腰椎分離症のリハビリ

腰椎分離症のリハビリ

腰椎分離症は、第五腰椎部分に多く見られる、いわば一種の疲労骨折と考えて良いでしょう。
多くの場合、骨が成長段階の時期に激しいスポーツ等をすることが原因となるケースが多くなっています。

分離した腰椎は小学生高学年以下ですと癒合が可能なのですが、それ以上になると癒合は困難になっていきます。

腰椎が分離しても痛みを感じない場合があり、そのまま激しい運動を続けてしまう人も多いので、部活等でハードな運動を続けている場合は、腰の違和感には敏感になったほうが良いでしょう。

分離したままの状態では、成人してから椎間板が動いて腰椎分離すべり症を引き起こしてしまうこともあります。

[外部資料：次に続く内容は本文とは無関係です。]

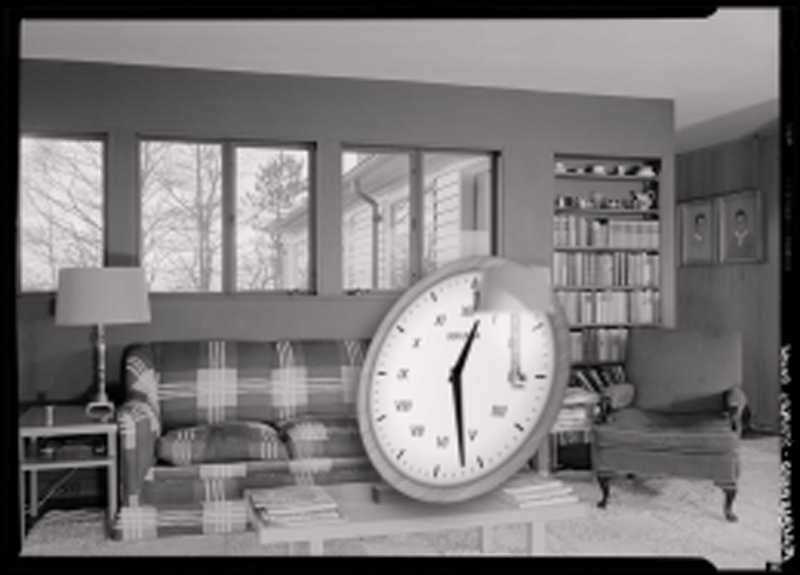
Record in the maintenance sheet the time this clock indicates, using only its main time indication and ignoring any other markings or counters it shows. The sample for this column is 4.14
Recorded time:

腰椎分離症は早期に発見して対処(スポーツは一時中止して、コルセットなどの装具固定を実施する)すれば、骨が癒合して早く治癒します。
将来、分離が原因での「腰椎分離すべり症」に発展する心配もなくなります。

大人になってから腰椎分離症になると、癒合する可能性は低くなり、再発を繰り返すようになります。
いずれにしても、分離症であると診断された場合は、十分な安静期間をとって、体幹に負担となるスポーツなどは、半年程度中止して様子を見ることが重要です。

分離した腰椎が癒合する可能性が低い成人の場合、腰椎分離症の治療・リハビリにはストレッチ等がよく採用されます。
ストレッチを行う場合自己流で行うのではなく、医師、整体師、トレーナーといった専門家の指導のもとで取り組むようにします。

またストレッチによるリハビリは、通常痛みが十分引いてから始めて下さい。
スポーツをしている方は、早く復帰したいという気持ちで焦る方が多く、痛みが残っている状態で無理にリハビリを進めてしまうと、かえって症状が悪化するだけです。

うつ伏せになることで腰に自然な湾曲が生まれることから、うつ伏せ自体がストレッチになります。
腰椎分離症では、ストレッチを始めたばかりの段階ではうつ伏せストレッチだけという時期もあります。
うつ伏せになるだけなら、痛みが引いた後で自宅でセルフストレッチとして行なう事が出来るでしょう。

分離症改善のためには色々な方法があり、どの段階でスポーツを再開するかについては、指導者によって意見が異なります。
しかし、基本は絶対に無理をしないということです。

医師や理学療法士の指導に従い、焦らず治療の段階を踏んでいきましょう。